Il était le Directeur de campagne de Joseph Kabila durant la Présidentielle de 2006 en RDC. Aujourd’hui, Vital Kamerhe vient de remporter, aux côtés de Félix Tshisekedi, une victoire très important. Pour autant, rien ne donnait ce couple politique, né du fiasco de Genève, un tel avenir.

Le 24 novembre à Nairobi au Kenya, les deux opposants qui ont passé leur temps à s’affronter allaient finalement entrer leurs haches. Vital Kamerhe et Félix Tshisekedi se sont retrouvés unis à la suite du fiasco de Genève, où leur haine mutuelle a profité à Martin Fayulu, désigné par Jean-Pierre Bemba, Moïse Katumbi, Freddy Matungulu et Adolphe Muzito comme candidat commun de l’opposition. Sur papier, Vital Kamerhe, troisième à la Présidentielle de 2011, et Félix Tshisekedi qui dirige le principal parti d’opposition en RDC, partaient pourtant favoris. Mais leur volte-face à Genève leur coutait bien plus que des dénonciations.
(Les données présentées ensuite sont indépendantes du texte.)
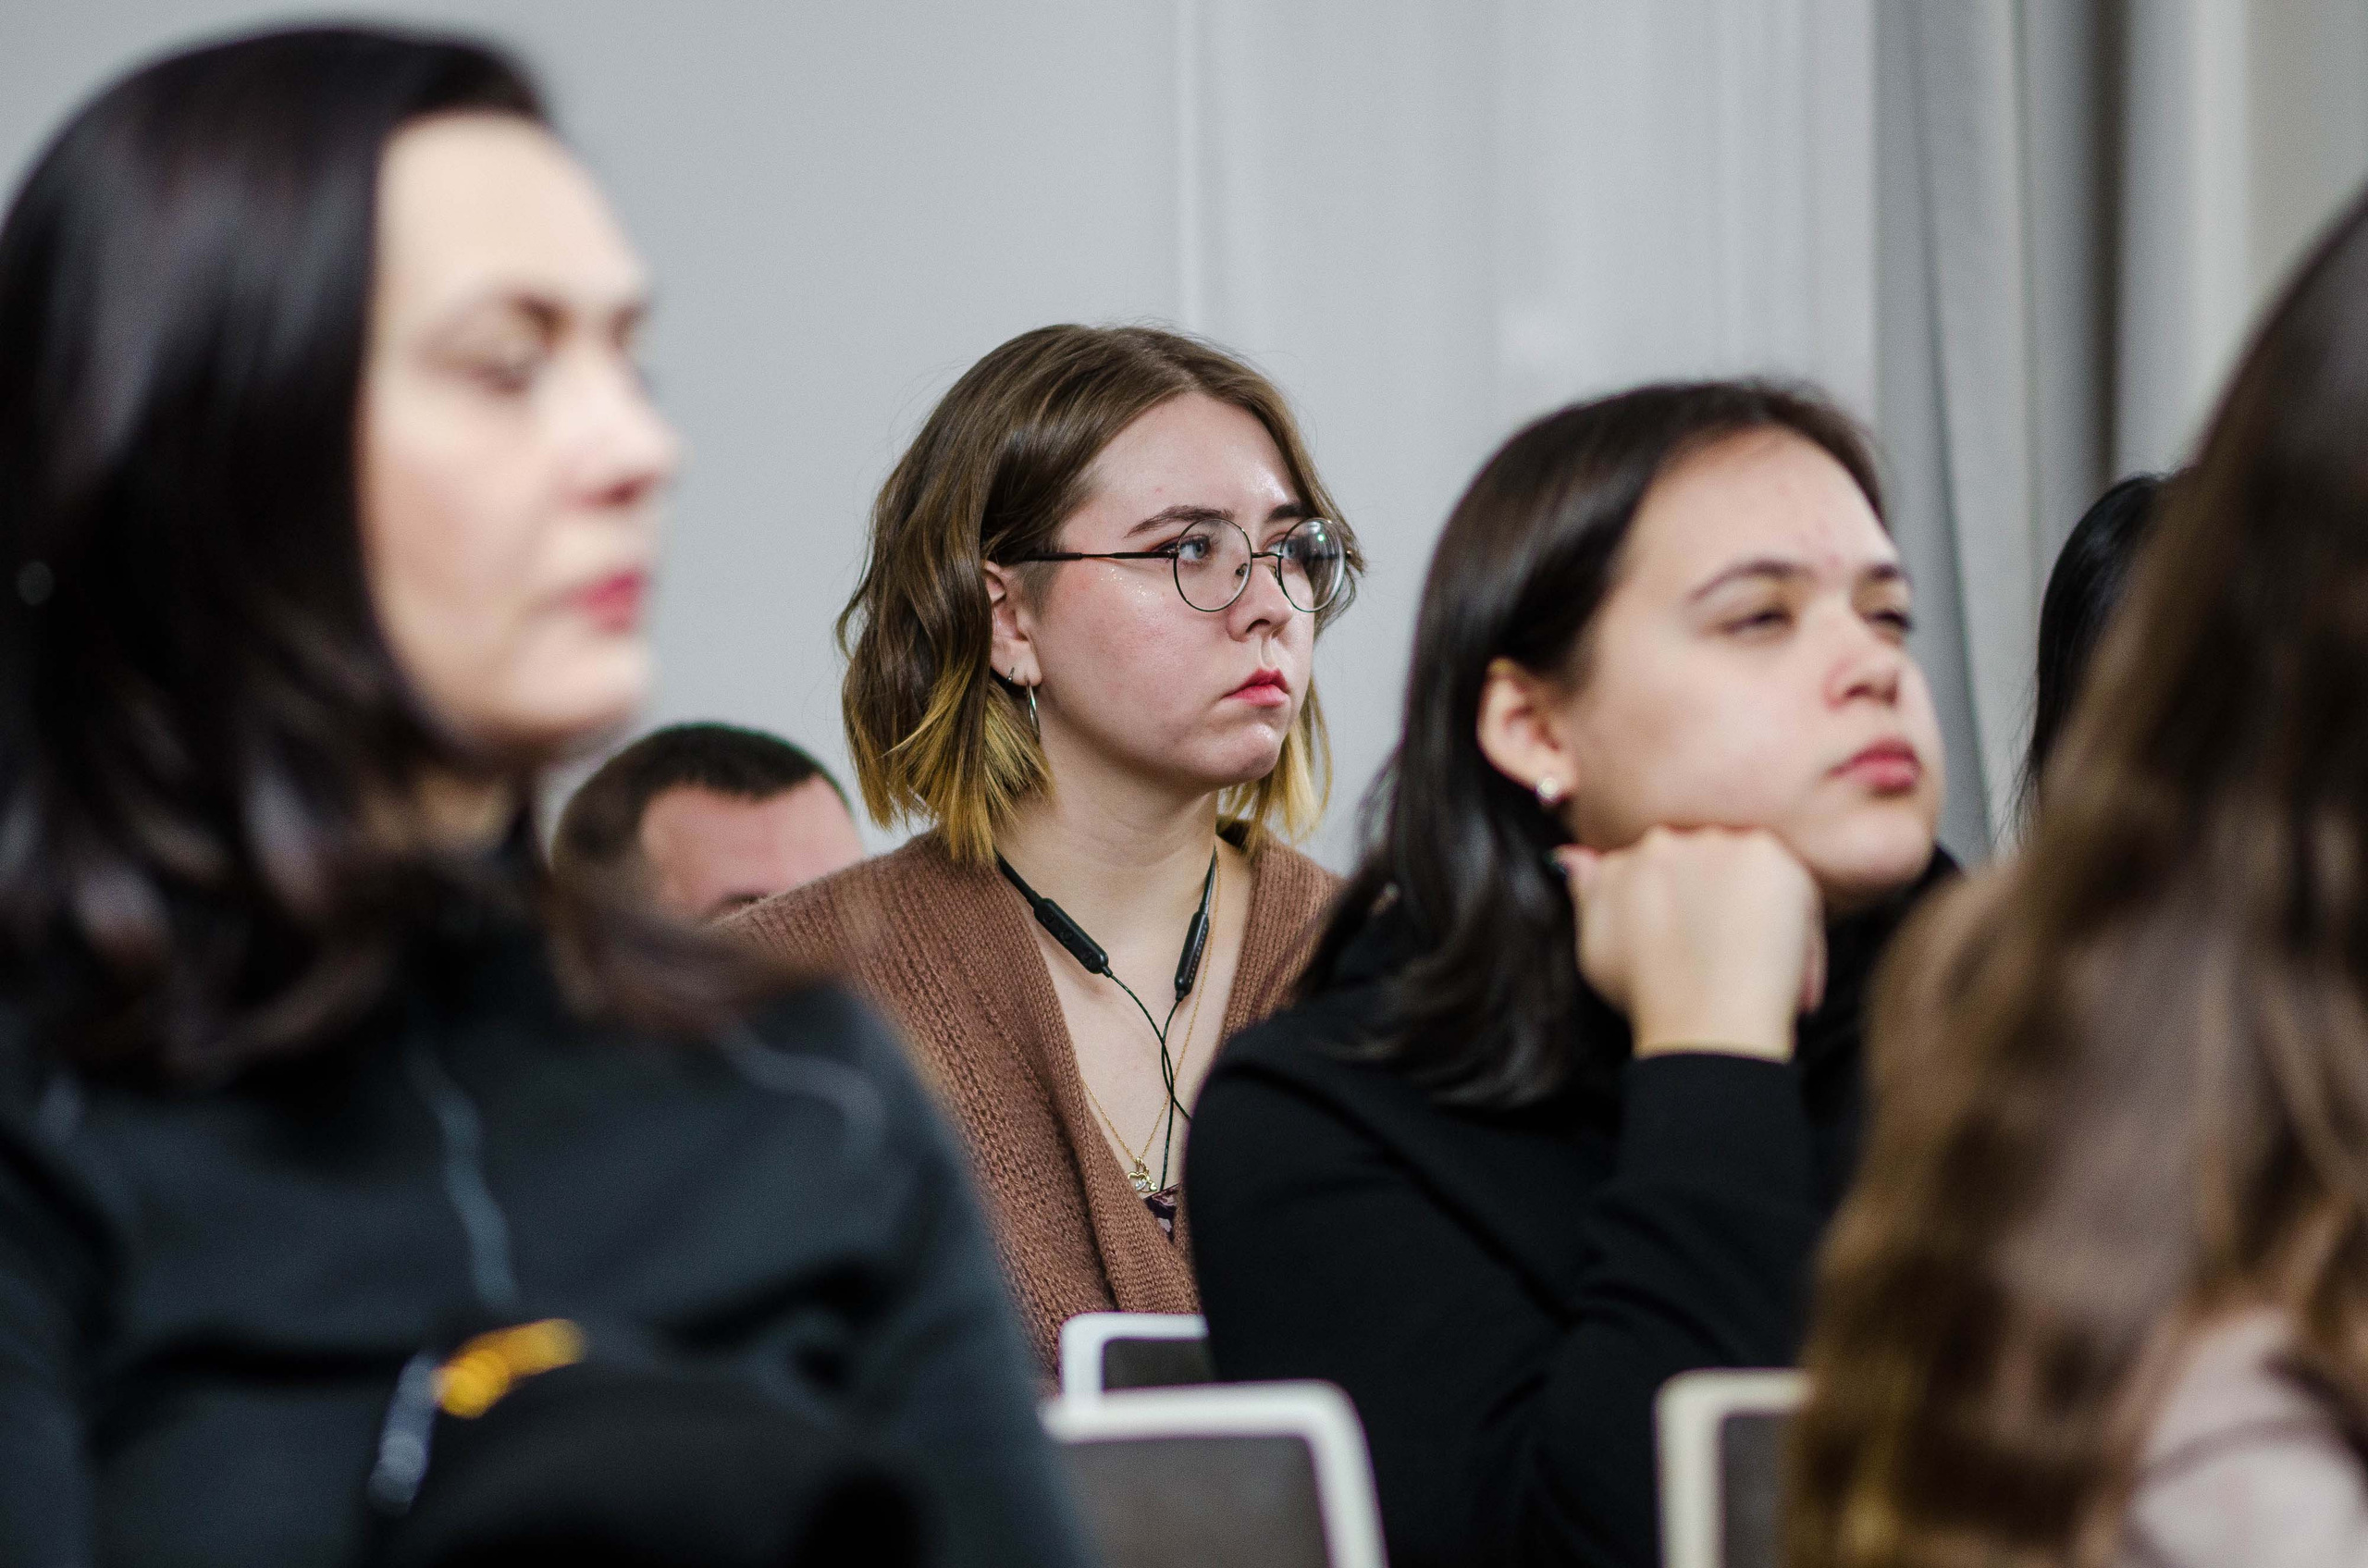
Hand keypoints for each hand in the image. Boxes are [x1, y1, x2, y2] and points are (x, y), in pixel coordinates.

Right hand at [1552, 826, 1824, 1062]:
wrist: (1704, 1021)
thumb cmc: (1646, 994)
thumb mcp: (1593, 943)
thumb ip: (1587, 891)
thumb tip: (1568, 856)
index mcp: (1625, 859)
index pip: (1659, 870)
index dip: (1680, 911)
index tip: (1690, 947)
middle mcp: (1670, 840)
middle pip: (1702, 864)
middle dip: (1716, 906)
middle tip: (1720, 962)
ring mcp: (1720, 846)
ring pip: (1749, 877)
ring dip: (1756, 917)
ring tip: (1751, 973)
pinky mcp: (1770, 857)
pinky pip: (1792, 889)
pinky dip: (1796, 930)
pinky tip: (1781, 972)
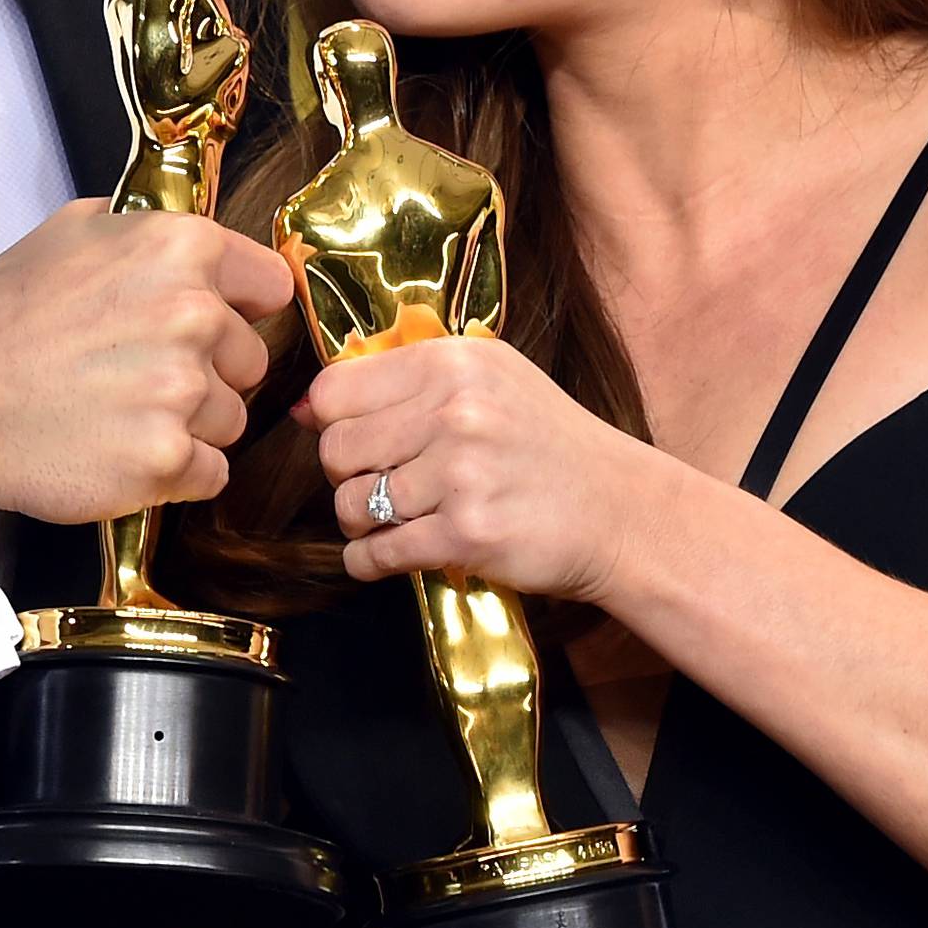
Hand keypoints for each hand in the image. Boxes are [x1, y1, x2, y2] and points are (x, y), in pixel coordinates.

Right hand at [0, 200, 291, 522]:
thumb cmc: (1, 319)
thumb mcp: (68, 233)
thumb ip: (143, 230)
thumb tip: (187, 239)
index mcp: (181, 249)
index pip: (270, 285)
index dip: (243, 308)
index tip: (216, 325)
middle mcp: (194, 314)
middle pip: (252, 361)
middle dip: (210, 372)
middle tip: (139, 375)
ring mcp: (182, 391)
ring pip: (230, 420)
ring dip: (189, 425)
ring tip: (120, 413)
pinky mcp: (166, 459)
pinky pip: (210, 473)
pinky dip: (175, 472)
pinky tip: (122, 449)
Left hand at [305, 332, 651, 598]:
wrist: (619, 510)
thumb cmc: (548, 443)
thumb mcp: (490, 381)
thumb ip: (405, 382)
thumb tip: (307, 407)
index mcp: (452, 364)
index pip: (336, 389)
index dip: (332, 421)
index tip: (356, 440)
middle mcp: (454, 413)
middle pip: (336, 450)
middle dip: (347, 475)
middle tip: (382, 486)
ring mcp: (460, 476)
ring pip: (351, 505)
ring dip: (361, 522)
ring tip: (396, 520)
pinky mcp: (467, 536)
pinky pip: (378, 555)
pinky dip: (370, 563)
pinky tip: (389, 556)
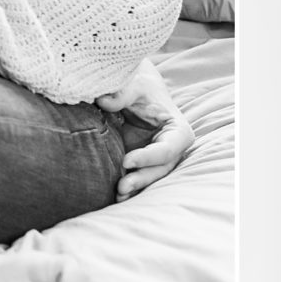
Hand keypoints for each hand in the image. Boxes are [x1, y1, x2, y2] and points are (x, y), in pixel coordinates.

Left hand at [98, 60, 193, 199]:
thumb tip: (103, 100)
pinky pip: (138, 179)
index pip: (167, 149)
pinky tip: (115, 198)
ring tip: (117, 195)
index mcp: (177, 130)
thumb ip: (122, 92)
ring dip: (135, 189)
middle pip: (160, 169)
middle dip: (142, 179)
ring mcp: (155, 159)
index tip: (125, 160)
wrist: (132, 90)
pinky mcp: (141, 164)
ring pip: (149, 179)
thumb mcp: (135, 83)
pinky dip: (129, 190)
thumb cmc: (139, 85)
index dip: (148, 157)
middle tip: (121, 186)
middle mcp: (170, 149)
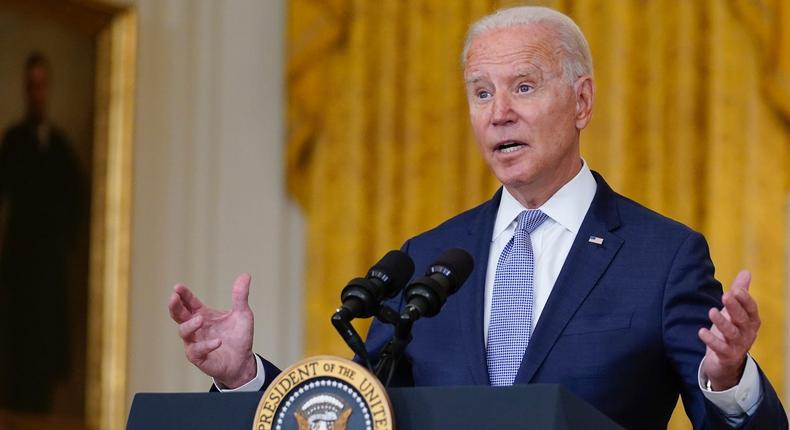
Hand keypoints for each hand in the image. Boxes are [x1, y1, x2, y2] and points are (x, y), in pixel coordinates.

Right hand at [168, 273, 256, 387]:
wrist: (243, 361)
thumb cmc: (239, 337)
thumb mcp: (242, 314)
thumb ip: (240, 296)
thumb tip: (245, 275)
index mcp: (203, 314)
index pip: (189, 302)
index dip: (183, 294)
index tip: (177, 287)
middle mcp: (196, 328)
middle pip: (178, 315)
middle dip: (174, 306)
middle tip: (173, 297)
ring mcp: (195, 342)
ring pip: (183, 332)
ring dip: (190, 325)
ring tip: (200, 319)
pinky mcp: (199, 357)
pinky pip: (197, 350)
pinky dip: (206, 345)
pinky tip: (218, 341)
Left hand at [698, 270, 759, 390]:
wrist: (726, 361)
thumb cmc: (731, 330)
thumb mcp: (735, 311)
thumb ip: (740, 292)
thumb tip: (746, 272)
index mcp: (751, 320)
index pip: (751, 308)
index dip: (745, 299)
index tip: (736, 289)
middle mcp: (747, 333)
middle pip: (742, 319)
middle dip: (734, 307)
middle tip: (725, 295)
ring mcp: (738, 345)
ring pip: (731, 333)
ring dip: (722, 322)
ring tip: (711, 311)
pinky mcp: (727, 356)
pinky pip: (720, 348)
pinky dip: (711, 340)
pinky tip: (702, 332)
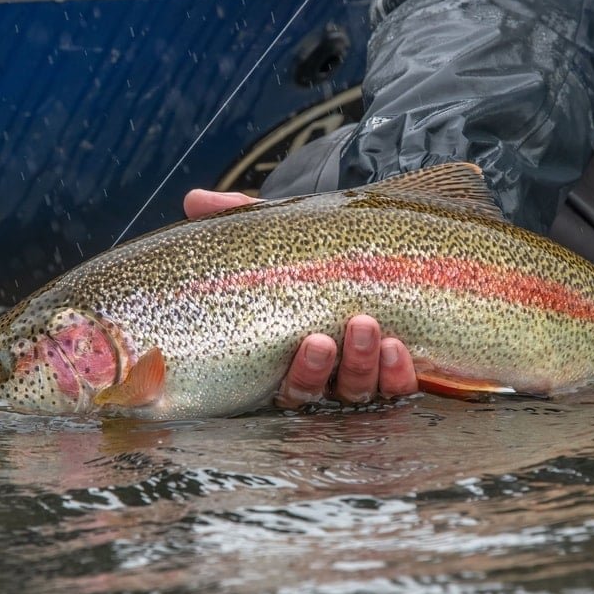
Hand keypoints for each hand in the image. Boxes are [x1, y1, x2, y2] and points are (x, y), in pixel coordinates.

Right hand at [183, 190, 418, 407]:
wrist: (373, 245)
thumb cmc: (315, 251)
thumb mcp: (281, 234)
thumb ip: (240, 219)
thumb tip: (194, 199)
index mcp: (288, 359)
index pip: (288, 386)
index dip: (302, 373)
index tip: (314, 340)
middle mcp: (324, 377)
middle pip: (320, 393)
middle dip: (325, 368)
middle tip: (328, 337)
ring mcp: (361, 378)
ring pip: (359, 392)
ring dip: (363, 365)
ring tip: (369, 326)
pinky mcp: (395, 374)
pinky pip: (399, 389)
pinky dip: (398, 375)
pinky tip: (398, 349)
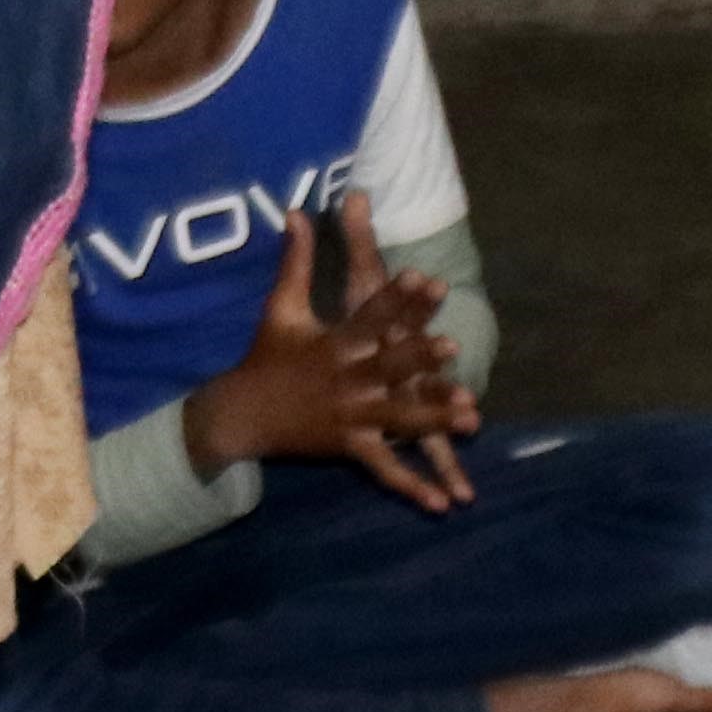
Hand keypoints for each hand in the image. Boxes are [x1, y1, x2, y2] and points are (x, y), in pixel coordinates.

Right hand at [184, 197, 477, 508]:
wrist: (239, 414)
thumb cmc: (266, 354)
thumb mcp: (280, 306)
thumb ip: (295, 259)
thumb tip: (296, 210)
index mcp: (331, 343)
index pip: (369, 316)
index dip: (397, 297)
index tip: (426, 277)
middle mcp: (344, 379)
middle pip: (387, 365)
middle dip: (419, 355)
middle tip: (453, 344)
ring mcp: (349, 416)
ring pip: (397, 416)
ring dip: (433, 416)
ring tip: (472, 413)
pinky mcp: (349, 446)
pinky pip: (384, 469)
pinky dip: (411, 487)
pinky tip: (443, 502)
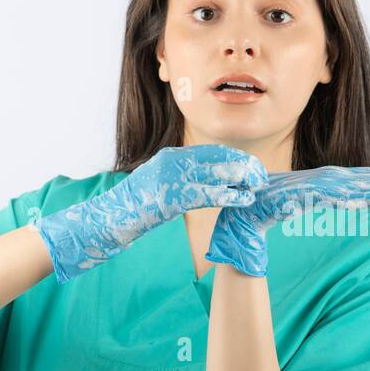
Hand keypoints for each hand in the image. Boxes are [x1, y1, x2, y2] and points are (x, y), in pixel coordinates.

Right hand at [35, 144, 266, 282]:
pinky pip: (207, 194)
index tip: (250, 164)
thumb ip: (178, 179)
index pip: (209, 151)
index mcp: (169, 156)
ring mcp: (170, 177)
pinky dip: (229, 195)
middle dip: (242, 164)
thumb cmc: (134, 207)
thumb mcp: (158, 185)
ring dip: (240, 177)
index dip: (233, 157)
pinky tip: (244, 199)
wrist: (108, 219)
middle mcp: (171, 161)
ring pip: (215, 173)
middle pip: (216, 158)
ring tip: (258, 184)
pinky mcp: (171, 196)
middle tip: (261, 174)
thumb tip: (200, 182)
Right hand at [204, 163, 369, 276]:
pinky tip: (363, 201)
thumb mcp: (318, 202)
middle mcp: (327, 181)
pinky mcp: (295, 198)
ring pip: (353, 190)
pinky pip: (324, 201)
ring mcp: (312, 189)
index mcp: (334, 182)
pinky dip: (343, 200)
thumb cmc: (278, 207)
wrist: (241, 217)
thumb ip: (343, 199)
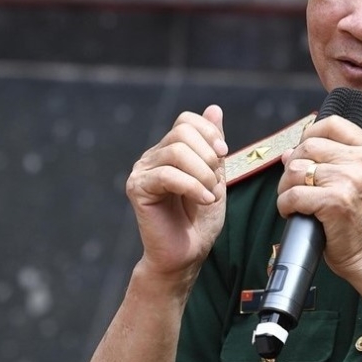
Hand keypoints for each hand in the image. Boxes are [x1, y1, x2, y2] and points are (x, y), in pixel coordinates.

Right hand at [126, 105, 228, 279]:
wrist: (186, 254)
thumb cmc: (200, 220)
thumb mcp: (215, 176)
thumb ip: (212, 145)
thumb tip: (214, 108)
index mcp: (170, 151)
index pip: (186, 120)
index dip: (208, 132)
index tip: (223, 154)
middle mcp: (153, 157)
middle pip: (182, 132)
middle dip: (208, 155)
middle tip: (216, 181)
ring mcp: (142, 171)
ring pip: (176, 151)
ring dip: (203, 174)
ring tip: (210, 195)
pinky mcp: (138, 188)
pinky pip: (167, 175)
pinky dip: (192, 186)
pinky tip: (203, 200)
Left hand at [277, 115, 361, 284]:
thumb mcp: (356, 183)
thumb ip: (328, 162)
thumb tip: (289, 152)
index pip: (332, 124)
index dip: (310, 136)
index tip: (304, 155)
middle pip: (309, 146)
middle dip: (293, 166)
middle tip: (295, 186)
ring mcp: (350, 181)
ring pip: (296, 170)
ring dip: (286, 187)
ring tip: (294, 202)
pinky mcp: (335, 202)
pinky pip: (293, 195)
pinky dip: (285, 205)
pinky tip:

Le plus étrange, c’est surtout un Vital Kamerhe qui abandonne subitement alors ses ambitions présidentielles. Dans son parti, l’Union pour la Nation Congolaise (UNC), beaucoup s’y attendaient moins. L’ancien bras de Kabila aura des mots justes pour convaincre. Leur retour triomphal dans la capitale congolaise y jouera un rôle important.

Après un mois de campagne difficile et de tension, le nouveau choix de Kamerhe paie. Mais Félix Tshisekedi, qui s’est rapproché de Kabila pour l’emporter, n’aurait peut-être pas été gagnant sans la présence de l’ancien directeur de campagne de Kabila à ses côtés. Avec Kamerhe dans les sillages, Kabila a surtout été conforté par un visage familier et qui jouera surement un rôle pondérant dans la cohabitation à venir.

Comme en 2006, Kamerhe a misé sur un cheval que beaucoup voyaient perdre, mais qui finit par l’emporter. Certes dans une victoire contestée, à l’image de celle de Kabila même. A la fin, le flair de Kamerhe restera à saluer.